## Action item A
Change "bumper sticker" to "car decal" in the blog entries and reproduce the section that begins at the words "If nobody is" and ends after "bark, no bite.".
## Action item B
Write the next part of the blog entries about Europe, the EU and growing older, beginning immediately after their final sentence.

## Passage to read
⁂
Sunday, November 19, 2006

16 November

Next year, someone remind me not to get out of bed on 16 November.

It is gaining a reputation as a REALLY bad day for me.

If nobody is opposed, we can just start skipping it.

Sunday, September 17, 2006

Europe v. EU

I loved the bumper sticker - or rather back window sticker - I saw today while I was out on my walk. I forgot the exact wording because my brain is too overloaded right now, but the drift of it was Loving Europe, Hating the EU.

I've always been a fan of Europe, and I've had slightly negative feelings about the EU...not that my view on it is as relevant as people actually living in the middle of it. But now that I'm studying EU law & institutions, it is beginning to remind me of the ICC - all bark, no bite.

I just wonder how far this growing dissatisfaction will grow - enough to create big waves? What will happen if someone wants to pull out? It is set forth in a treaty, and signatories are supposed to be able to withdraw from a treaty, right? If one country pulls out, will others follow suit? And what happens if some country is in such a huge violation of EU law and doesn't pay the penalties against them *cough*Greece*cough* - if it gets really, really, really bad, can they kick someone out? That would be scandalous!

Tuesday, August 29, 2006

Growing Up & Getting Older

Age can certainly catch up with you in a split second. While I don't really feel that old nor look that old - as the poor check-out woman at Somerfields can attest to her complete embarrassment that I was much older than 18 - age is something I now need to take into consideration for many things in life.
⁂
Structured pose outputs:
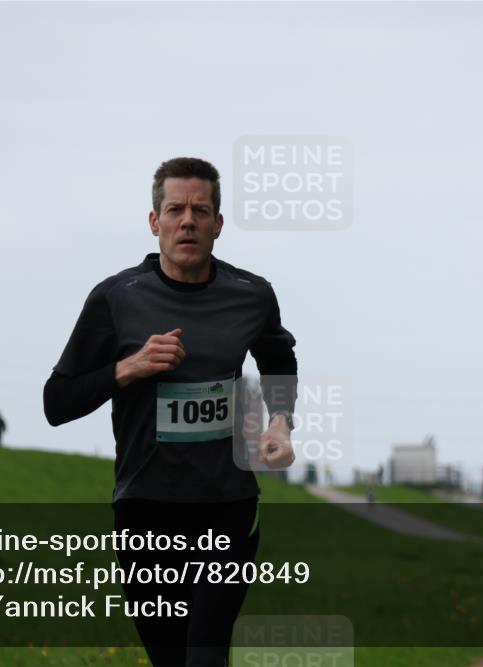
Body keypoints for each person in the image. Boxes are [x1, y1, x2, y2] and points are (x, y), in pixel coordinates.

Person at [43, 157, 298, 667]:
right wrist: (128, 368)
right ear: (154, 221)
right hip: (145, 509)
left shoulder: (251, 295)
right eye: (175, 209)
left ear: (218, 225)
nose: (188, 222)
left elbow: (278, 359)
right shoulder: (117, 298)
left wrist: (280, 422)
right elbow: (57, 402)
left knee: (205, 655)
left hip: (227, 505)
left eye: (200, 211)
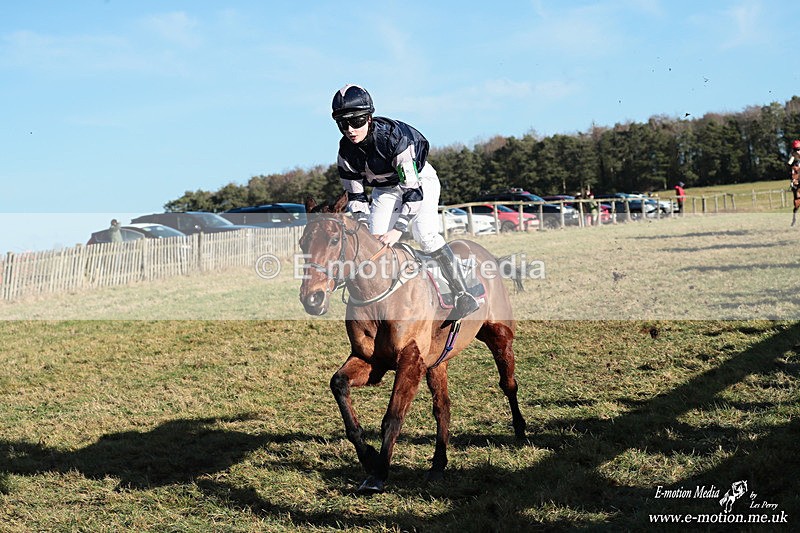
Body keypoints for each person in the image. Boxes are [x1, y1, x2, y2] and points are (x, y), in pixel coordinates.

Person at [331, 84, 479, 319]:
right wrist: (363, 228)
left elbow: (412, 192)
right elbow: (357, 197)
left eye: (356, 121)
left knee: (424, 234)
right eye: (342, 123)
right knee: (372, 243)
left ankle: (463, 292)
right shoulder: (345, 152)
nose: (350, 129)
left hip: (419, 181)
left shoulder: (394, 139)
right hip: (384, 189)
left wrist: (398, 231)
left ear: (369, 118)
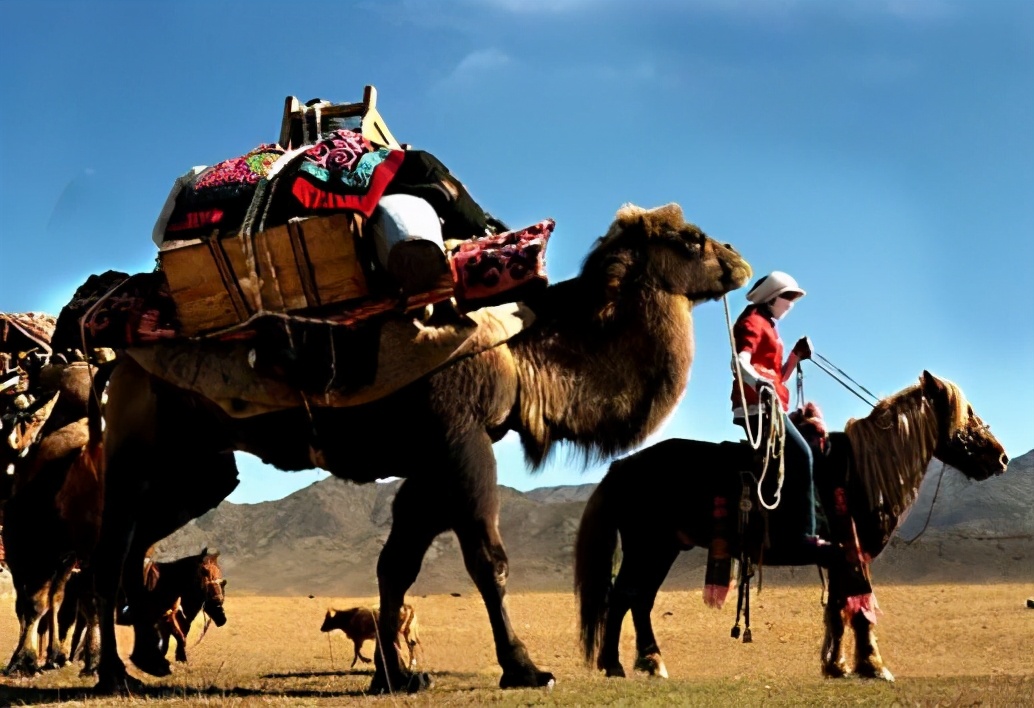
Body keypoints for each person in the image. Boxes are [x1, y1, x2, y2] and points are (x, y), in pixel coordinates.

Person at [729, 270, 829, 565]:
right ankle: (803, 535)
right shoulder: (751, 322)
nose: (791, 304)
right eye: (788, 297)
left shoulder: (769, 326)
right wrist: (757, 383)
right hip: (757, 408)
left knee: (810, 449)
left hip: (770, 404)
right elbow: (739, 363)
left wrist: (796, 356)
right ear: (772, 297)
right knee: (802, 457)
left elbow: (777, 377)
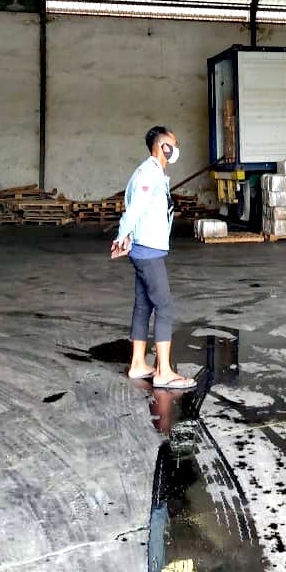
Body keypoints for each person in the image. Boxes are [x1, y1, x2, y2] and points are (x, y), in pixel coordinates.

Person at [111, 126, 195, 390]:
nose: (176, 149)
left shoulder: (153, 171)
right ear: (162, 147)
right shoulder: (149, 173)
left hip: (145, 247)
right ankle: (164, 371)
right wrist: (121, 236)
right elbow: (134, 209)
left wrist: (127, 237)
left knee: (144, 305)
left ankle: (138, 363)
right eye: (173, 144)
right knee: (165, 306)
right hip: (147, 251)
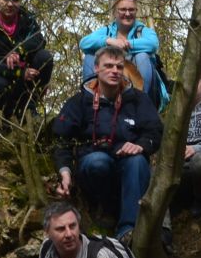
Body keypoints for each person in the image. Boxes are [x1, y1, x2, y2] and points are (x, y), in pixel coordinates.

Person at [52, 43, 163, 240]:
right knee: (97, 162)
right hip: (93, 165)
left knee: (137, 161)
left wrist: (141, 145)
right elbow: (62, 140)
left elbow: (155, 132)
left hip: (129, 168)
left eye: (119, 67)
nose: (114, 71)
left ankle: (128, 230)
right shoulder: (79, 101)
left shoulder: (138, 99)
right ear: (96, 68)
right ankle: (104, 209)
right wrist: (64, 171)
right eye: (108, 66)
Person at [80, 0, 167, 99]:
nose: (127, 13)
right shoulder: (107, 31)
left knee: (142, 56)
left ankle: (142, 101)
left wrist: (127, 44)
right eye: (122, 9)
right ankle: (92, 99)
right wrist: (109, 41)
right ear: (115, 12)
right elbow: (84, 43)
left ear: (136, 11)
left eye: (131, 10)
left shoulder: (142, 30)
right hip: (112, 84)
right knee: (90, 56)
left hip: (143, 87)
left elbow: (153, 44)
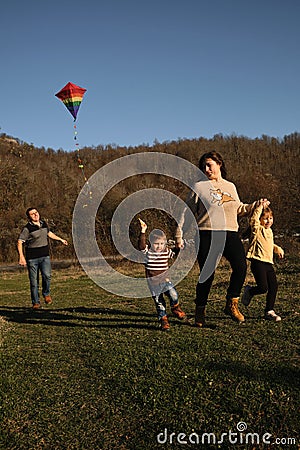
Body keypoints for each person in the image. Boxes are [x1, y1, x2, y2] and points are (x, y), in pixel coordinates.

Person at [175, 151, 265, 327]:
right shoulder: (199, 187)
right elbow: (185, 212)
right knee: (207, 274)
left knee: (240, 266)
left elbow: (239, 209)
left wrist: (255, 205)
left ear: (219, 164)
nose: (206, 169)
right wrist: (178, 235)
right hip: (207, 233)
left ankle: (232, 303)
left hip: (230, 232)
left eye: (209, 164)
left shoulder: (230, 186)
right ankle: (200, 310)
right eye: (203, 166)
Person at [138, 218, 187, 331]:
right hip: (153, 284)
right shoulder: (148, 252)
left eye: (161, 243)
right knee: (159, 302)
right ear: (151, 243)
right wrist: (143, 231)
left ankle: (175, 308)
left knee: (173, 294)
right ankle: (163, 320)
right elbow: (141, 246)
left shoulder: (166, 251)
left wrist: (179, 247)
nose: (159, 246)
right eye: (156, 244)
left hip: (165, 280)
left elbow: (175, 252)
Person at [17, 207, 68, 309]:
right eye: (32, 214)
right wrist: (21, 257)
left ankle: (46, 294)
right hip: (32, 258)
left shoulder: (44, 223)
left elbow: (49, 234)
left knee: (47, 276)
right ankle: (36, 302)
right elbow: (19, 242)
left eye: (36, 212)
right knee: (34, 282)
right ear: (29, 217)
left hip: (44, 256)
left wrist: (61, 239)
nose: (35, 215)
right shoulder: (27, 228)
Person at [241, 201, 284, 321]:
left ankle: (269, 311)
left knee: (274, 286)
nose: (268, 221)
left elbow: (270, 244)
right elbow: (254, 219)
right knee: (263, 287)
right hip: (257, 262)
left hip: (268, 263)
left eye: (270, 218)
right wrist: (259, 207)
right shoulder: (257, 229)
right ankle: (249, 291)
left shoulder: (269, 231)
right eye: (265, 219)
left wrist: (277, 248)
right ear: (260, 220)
⁂
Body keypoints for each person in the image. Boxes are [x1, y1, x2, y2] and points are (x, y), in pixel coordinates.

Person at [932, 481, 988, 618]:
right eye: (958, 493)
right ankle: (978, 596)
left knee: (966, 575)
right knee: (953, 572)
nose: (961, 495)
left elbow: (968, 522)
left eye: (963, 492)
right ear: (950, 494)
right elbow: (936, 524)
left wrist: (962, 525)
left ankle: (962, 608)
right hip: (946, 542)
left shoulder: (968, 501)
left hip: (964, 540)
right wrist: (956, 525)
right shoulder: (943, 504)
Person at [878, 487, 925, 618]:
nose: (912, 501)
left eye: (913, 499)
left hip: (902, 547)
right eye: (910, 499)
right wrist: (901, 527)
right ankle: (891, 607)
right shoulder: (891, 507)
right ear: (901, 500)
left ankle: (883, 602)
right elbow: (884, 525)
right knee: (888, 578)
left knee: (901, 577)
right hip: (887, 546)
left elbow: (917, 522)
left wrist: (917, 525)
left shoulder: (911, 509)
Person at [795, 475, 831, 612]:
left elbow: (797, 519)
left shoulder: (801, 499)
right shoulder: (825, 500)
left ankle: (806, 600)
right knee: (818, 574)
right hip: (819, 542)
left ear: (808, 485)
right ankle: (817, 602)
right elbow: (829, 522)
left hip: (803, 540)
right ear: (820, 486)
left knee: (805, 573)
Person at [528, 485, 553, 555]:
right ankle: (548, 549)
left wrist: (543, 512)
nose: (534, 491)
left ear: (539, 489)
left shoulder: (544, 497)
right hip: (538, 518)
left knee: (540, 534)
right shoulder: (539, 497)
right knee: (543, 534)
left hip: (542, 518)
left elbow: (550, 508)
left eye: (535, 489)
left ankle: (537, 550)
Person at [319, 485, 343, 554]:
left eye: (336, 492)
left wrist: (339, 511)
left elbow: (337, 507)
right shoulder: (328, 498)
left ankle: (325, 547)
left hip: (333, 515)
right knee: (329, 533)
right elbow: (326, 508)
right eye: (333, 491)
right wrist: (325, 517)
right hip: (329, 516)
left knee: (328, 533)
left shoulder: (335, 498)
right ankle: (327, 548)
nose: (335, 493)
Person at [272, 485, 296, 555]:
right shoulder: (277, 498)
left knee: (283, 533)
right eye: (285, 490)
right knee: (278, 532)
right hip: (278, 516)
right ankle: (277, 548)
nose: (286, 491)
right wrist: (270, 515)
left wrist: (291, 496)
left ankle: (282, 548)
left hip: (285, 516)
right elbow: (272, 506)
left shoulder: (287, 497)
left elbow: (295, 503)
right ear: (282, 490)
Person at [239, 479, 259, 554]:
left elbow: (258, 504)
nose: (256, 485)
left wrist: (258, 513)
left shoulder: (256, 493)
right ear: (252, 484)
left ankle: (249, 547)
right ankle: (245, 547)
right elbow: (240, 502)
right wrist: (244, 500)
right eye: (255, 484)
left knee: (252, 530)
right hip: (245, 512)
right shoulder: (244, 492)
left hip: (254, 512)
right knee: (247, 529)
⁂
## Exercise response A
If nobody is opposed, we can just start skipping it.

Sunday, September 17, 2006

Europe v. EU

I loved the car decal - or rather back window sticker - I saw today while I was out on my walk. I forgot the exact wording because my brain is too overloaded right now, but the drift of it was Loving Europe, Hating the EU.

I've always been a fan of Europe, and I've had slightly negative feelings about the EU...not that my view on it is as relevant as people actually living in the middle of it. But now that I'm studying EU law & institutions, it is beginning to remind me of the ICC - all bark, no bite.

## Exercise response B
I'm too old to go backpacking through Europe. Okay - so I wasn't exactly *backpacking* as the guy at the hostel in Prague indicated I had far too much luggage, but moving from city to city and country to country covering 5 countries & 9 cities in 20-some days was close enough. I was tired before I even left the UK. And by the time I did get to Prague, everything was looking and feeling the same; it really wasn't fun any more. I'm at the age where vacationing in nice hotels in one or two cities over a week or two sounds much more appealling.

I'm also too old not to have certain niceties. Living in a dorm-like environment in London at 20 is one thing; living in a dorm-like environment in London at 27 is quite another. Among other things, I need a real kitchen where I can actually cook meals & store food - not just microwave a frozen dinner or boil some pasta.

At one time, I could do many things while doing without many things as a poor student. I still may be a poor student, but now I'm less able to live as I once did. These thoughts may not inspire much in the immediate future as I'm stuck in this condition until mid-December, but it does open my eyes to what I want to look forward to once I'm back in the real world.